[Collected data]
++++++

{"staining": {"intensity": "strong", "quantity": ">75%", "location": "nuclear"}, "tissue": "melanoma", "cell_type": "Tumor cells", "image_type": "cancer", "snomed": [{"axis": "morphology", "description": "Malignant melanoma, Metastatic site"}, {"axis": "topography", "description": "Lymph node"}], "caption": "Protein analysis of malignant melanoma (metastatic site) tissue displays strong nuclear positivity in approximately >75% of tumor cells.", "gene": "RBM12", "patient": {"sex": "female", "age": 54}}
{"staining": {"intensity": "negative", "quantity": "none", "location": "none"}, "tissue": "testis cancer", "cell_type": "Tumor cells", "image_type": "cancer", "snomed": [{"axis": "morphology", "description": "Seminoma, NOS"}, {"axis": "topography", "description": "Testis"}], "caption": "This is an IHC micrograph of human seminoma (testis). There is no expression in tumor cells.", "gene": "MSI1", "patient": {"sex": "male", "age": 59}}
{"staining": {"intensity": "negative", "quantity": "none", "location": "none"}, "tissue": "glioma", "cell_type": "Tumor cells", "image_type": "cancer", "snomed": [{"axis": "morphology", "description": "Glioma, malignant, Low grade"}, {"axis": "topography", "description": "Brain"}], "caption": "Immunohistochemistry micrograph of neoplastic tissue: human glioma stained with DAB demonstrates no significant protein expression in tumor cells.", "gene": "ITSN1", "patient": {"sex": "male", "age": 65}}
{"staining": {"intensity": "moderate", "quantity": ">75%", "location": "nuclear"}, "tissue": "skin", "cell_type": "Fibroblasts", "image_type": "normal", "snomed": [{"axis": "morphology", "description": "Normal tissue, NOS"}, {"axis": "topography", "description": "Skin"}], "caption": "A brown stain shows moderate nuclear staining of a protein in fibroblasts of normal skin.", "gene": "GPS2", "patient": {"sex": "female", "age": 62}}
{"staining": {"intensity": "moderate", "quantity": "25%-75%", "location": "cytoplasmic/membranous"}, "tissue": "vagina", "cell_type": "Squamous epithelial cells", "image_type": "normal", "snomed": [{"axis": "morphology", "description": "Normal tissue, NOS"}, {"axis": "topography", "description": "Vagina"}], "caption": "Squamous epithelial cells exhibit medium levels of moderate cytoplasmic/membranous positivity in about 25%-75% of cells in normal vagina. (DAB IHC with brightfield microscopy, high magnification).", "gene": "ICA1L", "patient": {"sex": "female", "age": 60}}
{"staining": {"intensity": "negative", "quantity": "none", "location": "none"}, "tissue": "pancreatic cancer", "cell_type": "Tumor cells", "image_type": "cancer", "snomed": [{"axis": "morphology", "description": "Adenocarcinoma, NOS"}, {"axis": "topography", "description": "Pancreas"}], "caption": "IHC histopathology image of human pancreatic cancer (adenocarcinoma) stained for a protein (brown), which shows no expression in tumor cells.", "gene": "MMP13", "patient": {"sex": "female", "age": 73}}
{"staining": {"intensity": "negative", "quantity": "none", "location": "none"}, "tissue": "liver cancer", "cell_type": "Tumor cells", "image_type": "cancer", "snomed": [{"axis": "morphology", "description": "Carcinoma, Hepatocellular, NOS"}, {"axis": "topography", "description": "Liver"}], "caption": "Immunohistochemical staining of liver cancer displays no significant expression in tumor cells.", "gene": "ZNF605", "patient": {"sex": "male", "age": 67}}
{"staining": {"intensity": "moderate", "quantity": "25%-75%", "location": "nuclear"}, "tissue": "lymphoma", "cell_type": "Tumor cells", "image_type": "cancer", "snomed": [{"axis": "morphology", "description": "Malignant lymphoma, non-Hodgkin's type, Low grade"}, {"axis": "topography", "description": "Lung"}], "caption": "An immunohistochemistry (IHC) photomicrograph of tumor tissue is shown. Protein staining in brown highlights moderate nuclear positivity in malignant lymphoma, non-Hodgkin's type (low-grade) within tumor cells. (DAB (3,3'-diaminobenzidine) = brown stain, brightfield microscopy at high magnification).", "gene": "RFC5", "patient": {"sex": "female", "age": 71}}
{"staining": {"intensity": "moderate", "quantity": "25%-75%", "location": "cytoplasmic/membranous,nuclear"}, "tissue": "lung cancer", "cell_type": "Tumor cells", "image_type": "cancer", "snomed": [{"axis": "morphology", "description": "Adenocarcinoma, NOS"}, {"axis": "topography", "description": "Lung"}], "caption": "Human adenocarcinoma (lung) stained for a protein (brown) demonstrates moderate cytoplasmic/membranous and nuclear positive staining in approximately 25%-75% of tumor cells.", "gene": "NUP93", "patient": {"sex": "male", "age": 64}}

++++++

# Task
Every single entry is to be retyped exactly.

# Result of this exercise
{"staining": {"intensity": "strong", "quantity": ">75%", "location": "nuclear"}, "tissue": "melanoma", "cell_type": "Tumor cells", "image_type": "cancer", "snomed": [{"axis": "morphology", "description": "Malignant melanoma, Metastatic site"}, {"axis": "topography", "description": "Lymph node"}], "caption": "Protein analysis of malignant melanoma (metastatic site) tissue displays strong nuclear positivity in approximately >75% of tumor cells.", "gene": "RBM12", "patient": {"sex": "female", "age": 54}}
{"staining": {"intensity": "negative", "quantity": "none", "location": "none"}, "tissue": "testis cancer", "cell_type": "Tumor cells", "image_type": "cancer", "snomed": [{"axis": "morphology", "description": "Seminoma, NOS"}, {"axis": "topography", "description": "Testis"}], "caption": "This is an IHC micrograph of human seminoma (testis). There is no expression in tumor cells.", "gene": "MSI1", "patient": {"sex": "male", "age": 59}}
{"staining": {"intensity": "negative", "quantity": "none", "location": "none"}, "tissue": "glioma", "cell_type": "Tumor cells", "image_type": "cancer", "snomed": [{"axis": "morphology", "description": "Glioma, malignant, Low grade"}, {"axis": "topography", "description": "Brain"}], "caption": "Immunohistochemistry micrograph of neoplastic tissue: human glioma stained with DAB demonstrates no significant protein expression in tumor cells.", "gene": "ITSN1", "patient": {"sex": "male", "age": 65}}
{"staining": {"intensity": "moderate", "quantity": ">75%", "location": "nuclear"}, "tissue": "skin", "cell_type": "Fibroblasts", "image_type": "normal", "snomed": [{"axis": "morphology", "description": "Normal tissue, NOS"}, {"axis": "topography", "description": "Skin"}], "caption": "A brown stain shows moderate nuclear staining of a protein in fibroblasts of normal skin.", "gene": "GPS2", "patient": {"sex": "female", "age": 62}}
{"staining": {"intensity": "moderate", "quantity": "25%-75%", "location": "cytoplasmic/membranous"}, "tissue": "vagina", "cell_type": "Squamous epithelial cells", "image_type": "normal", "snomed": [{"axis": "morphology", "description": "Normal tissue, NOS"}, {"axis": "topography", "description": "Vagina"}], "caption": "Squamous epithelial cells exhibit medium levels of moderate cytoplasmic/membranous positivity in about 25%-75% of cells in normal vagina. (DAB IHC with brightfield microscopy, high magnification).", "gene": "ICA1L", "patient": {"sex": "female", "age": 60}}
{"staining": {"intensity": "negative", "quantity": "none", "location": "none"}, "tissue": "pancreatic cancer", "cell_type": "Tumor cells", "image_type": "cancer", "snomed": [{"axis": "morphology", "description": "Adenocarcinoma, NOS"}, {"axis": "topography", "description": "Pancreas"}], "caption": "IHC histopathology image of human pancreatic cancer (adenocarcinoma) stained for a protein (brown), which shows no expression in tumor cells.", "gene": "MMP13", "patient": {"sex": "female", "age": 73}}
{"staining": {"intensity": "negative", "quantity": "none", "location": "none"}, "tissue": "liver cancer", "cell_type": "Tumor cells", "image_type": "cancer", "snomed": [{"axis": "morphology", "description": "Carcinoma, Hepatocellular, NOS"}, {"axis": "topography", "description": "Liver"}], "caption": "Immunohistochemical staining of liver cancer displays no significant expression in tumor cells.", "gene": "ZNF605", "patient": {"sex": "male", "age": 67}}
{"staining": {"intensity": "moderate", "quantity": "25%-75%", "location": "nuclear"}, "tissue": "lymphoma", "cell_type": "Tumor cells", "image_type": "cancer", "snomed": [{"axis": "morphology", "description": "Malignant lymphoma, non-Hodgkin's type, Low grade"}, {"axis": "topography", "description": "Lung"}], "caption": "An immunohistochemistry (IHC) photomicrograph of tumor tissue is shown. Protein staining in brown highlights moderate nuclear positivity in malignant lymphoma, non-Hodgkin's type (low-grade) within tumor cells. (DAB (3,3'-diaminobenzidine) = brown stain, brightfield microscopy at high magnification).", "gene": "RFC5", "patient": {"sex": "female", "age": 71}}
{"staining": {"intensity": "moderate", "quantity": "25%-75%", "location": "cytoplasmic/membranous,nuclear"}, "tissue": "lung cancer", "cell_type": "Tumor cells", "image_type": "cancer", "snomed": [{"axis": "morphology", "description": "Adenocarcinoma, NOS"}, {"axis": "topography", "description": "Lung"}], "caption": "Human adenocarcinoma (lung) stained for a protein (brown) demonstrates moderate cytoplasmic/membranous and nuclear positive staining in approximately 25%-75% of tumor cells.", "gene": "NUP93", "patient": {"sex": "male", "age": 64}}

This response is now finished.